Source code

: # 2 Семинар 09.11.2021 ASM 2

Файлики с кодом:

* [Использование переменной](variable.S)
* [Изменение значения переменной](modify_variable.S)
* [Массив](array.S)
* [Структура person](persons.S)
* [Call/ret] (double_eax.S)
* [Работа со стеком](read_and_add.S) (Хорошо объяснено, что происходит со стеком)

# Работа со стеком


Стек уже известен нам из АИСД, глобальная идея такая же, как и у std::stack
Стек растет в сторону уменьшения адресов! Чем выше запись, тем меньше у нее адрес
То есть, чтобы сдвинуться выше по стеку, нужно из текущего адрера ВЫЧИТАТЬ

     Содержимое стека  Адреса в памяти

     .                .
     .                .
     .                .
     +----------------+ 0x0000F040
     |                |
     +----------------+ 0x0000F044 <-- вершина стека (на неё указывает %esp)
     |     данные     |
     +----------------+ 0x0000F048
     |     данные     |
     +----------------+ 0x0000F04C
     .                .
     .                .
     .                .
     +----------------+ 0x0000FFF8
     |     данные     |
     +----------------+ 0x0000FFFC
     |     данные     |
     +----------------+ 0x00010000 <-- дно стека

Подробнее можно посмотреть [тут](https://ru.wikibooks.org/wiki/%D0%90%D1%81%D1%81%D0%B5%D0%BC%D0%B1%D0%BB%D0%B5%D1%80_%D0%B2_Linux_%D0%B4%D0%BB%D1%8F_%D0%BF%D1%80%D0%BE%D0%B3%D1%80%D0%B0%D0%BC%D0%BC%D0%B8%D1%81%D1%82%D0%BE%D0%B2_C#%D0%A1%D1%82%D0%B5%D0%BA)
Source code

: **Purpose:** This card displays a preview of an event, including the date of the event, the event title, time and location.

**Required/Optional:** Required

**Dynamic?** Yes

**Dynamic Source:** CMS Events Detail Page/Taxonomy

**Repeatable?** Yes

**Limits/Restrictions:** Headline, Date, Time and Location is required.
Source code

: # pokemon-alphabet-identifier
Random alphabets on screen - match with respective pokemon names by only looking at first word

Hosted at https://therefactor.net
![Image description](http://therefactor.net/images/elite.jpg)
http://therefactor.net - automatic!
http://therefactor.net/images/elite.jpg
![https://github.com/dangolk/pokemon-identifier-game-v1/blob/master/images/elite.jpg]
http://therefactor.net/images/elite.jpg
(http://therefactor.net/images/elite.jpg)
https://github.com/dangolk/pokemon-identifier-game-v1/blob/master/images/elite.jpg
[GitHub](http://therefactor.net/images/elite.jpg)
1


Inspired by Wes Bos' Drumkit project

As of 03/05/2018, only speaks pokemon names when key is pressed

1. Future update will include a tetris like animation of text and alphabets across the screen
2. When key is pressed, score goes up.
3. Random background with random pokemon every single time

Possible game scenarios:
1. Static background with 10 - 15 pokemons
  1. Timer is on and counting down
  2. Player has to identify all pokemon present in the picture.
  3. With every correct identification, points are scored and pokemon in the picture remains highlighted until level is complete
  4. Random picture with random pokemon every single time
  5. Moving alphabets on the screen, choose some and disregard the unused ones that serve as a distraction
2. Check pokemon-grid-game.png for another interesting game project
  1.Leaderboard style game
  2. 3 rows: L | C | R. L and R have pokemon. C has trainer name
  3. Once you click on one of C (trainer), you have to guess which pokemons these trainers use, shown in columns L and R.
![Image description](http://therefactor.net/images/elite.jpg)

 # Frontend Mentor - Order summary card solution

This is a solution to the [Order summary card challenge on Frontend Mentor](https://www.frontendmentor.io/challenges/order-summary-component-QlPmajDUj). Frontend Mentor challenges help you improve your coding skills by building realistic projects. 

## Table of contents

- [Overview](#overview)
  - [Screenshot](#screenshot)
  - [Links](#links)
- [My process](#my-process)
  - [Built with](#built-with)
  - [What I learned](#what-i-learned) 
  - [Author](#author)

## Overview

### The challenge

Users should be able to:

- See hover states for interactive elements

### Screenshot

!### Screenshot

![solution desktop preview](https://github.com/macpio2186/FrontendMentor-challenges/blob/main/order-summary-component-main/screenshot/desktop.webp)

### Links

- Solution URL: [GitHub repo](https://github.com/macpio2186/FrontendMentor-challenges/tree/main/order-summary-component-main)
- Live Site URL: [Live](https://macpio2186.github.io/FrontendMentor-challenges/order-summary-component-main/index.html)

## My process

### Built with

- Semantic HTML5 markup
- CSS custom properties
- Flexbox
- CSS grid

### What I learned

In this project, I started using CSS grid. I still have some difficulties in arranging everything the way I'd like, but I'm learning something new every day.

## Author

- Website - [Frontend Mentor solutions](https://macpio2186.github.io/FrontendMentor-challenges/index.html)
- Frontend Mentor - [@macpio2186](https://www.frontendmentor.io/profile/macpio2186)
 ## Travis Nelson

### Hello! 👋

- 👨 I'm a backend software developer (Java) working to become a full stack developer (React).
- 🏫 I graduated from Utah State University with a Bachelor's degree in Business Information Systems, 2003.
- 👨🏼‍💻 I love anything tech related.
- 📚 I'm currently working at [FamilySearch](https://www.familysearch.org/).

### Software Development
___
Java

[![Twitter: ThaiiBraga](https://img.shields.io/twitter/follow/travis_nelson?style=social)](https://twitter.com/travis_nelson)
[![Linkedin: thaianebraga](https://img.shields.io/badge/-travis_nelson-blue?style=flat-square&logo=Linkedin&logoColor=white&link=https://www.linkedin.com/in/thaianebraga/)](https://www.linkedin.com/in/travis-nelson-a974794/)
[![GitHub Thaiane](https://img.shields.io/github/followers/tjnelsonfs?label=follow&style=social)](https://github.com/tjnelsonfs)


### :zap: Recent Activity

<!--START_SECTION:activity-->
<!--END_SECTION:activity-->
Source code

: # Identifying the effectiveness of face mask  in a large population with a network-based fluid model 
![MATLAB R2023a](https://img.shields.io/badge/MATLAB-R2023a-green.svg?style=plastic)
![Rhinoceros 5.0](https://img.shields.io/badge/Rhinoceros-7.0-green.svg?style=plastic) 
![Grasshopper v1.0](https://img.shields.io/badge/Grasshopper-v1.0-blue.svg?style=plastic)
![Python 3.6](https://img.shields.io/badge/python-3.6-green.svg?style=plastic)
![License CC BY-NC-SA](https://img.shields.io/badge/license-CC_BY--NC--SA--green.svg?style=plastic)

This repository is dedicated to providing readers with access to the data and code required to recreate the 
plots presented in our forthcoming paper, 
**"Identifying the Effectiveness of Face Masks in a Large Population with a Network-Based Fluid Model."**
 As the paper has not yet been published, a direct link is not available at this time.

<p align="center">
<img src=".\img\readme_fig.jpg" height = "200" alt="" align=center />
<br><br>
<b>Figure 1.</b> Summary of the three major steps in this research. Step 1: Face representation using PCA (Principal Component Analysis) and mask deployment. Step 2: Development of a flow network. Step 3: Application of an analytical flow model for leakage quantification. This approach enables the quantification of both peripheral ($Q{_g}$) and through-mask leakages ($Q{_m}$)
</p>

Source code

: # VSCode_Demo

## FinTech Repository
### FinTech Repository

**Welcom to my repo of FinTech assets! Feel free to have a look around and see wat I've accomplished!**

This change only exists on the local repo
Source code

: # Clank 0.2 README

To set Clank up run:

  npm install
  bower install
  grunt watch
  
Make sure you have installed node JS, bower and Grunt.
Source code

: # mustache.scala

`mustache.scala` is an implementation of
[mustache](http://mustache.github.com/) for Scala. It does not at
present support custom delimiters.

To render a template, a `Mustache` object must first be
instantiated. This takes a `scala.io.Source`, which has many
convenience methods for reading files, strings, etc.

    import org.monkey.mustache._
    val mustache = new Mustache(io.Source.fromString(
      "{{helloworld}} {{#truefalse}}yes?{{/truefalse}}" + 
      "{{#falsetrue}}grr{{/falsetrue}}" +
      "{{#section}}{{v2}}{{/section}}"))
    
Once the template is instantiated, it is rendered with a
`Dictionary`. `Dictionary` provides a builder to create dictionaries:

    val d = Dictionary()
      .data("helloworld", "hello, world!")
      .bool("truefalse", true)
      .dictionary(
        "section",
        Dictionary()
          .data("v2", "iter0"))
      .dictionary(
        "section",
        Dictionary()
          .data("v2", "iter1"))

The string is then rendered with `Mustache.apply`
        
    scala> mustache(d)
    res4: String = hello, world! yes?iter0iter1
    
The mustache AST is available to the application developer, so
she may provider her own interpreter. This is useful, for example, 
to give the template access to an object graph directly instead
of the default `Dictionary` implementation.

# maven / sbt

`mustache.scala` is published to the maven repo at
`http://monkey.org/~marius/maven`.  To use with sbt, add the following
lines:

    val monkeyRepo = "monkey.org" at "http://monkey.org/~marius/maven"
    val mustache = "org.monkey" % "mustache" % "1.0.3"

What needs to be done:
Wherever the string "bower" appears in the data above, report the whole line.

Output for this task:
  bower install
Make sure you have installed node JS, bower and Grunt.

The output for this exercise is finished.